A fundamental investigation into large strain recovery of one-way shape memory alloy wires embedded in flexible polyurethanes

Abstract

Shape memory alloys (SMAs) are being embedded in or externally attached to smart structures because of the large amount of actuation deformation and force that these materials are capable of producing when they are heated. Previous investigations have focused primarily on using single or opposing SMA wires exhibiting the two-way shape memory effect (SME) because of the simplicity with which the repeatable actuation behavior of the structure can be predicted. This repeatable actuation behavior is achieved at the expense of reduced levels of recoverable deformation. Alternatively, many potential smart structure applications will employ multiple SMA wires exhibiting a permanent one-way SME to simplify fabrication and increase the recoverable strains in the structure.
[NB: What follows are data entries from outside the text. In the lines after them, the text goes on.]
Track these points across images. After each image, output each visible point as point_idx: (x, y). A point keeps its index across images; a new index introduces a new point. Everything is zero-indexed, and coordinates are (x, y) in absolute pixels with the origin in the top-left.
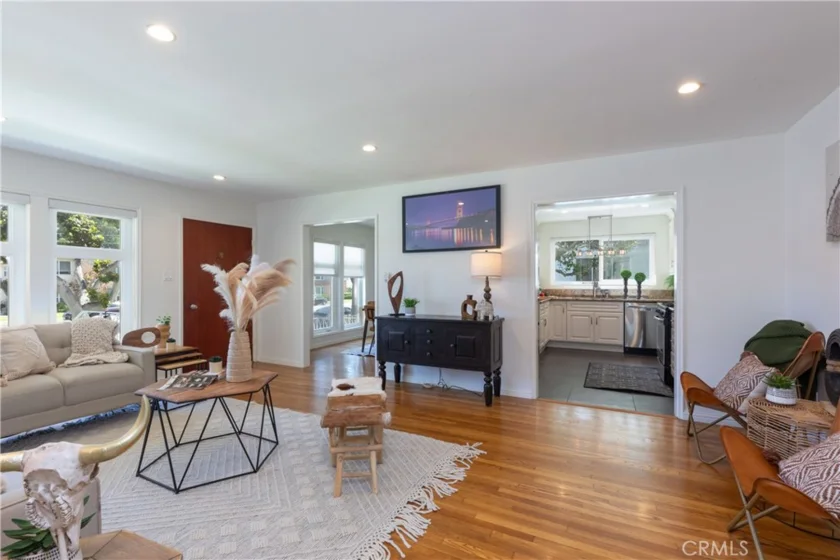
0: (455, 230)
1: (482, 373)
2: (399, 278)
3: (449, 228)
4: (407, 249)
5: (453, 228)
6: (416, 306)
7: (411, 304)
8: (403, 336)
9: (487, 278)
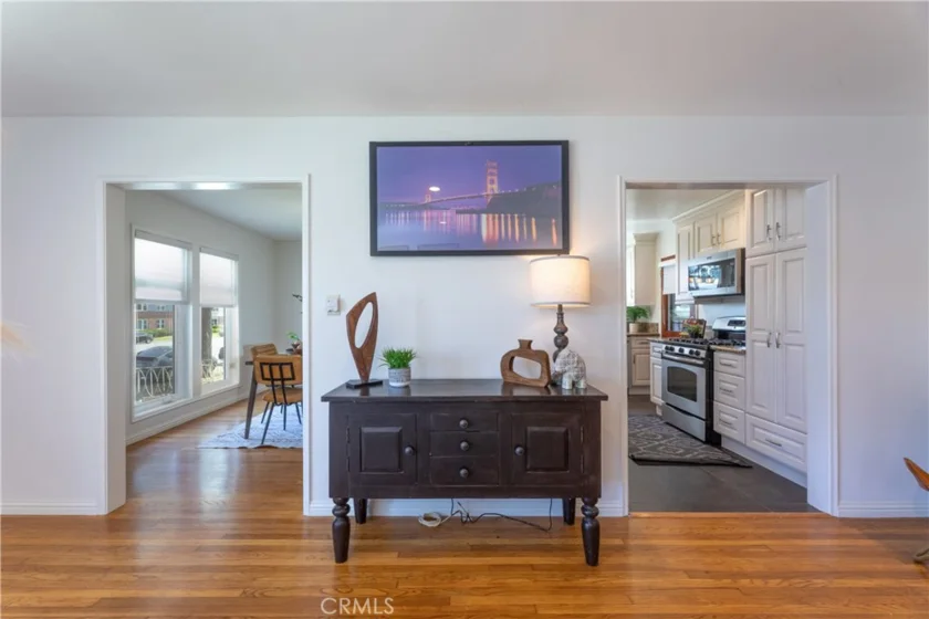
2: (369, 307)
3: (471, 212)
7: (400, 360)
8: (399, 435)
9: (560, 307)
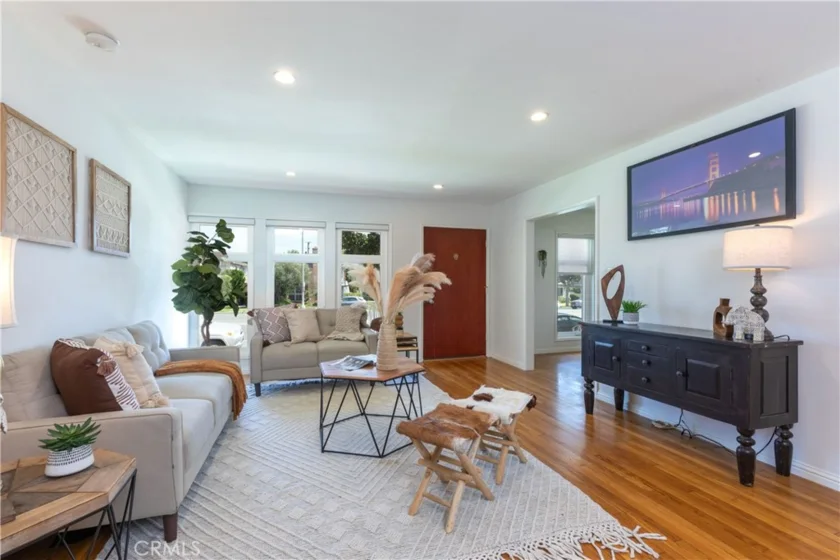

To employ the one-way wires, it is necessary to investigate how they affect the recovery of large strains when they are embedded in a structure. In this investigation, the large strain recovery of a one-way SMA wire embedded in a flexible polyurethane is characterized using the novel deformation measurement technique known as digital image correlation. These results are compared with a simple actuation model and a three-dimensional finite element analysis of the structure using the Brinson model for describing the thermomechanical behavior of the SMA. Results indicate that the level of actuation strain in the structure is substantially reduced by the inelastic behavior of the one-way SMA wires, and there are significant differences between the deformations of the matrix material adjacent to the SMA wires and in the region surrounding it. The transformation behavior of the SMA wires was also determined to be volume preserving, which had a significant effect on the transverse strain fields.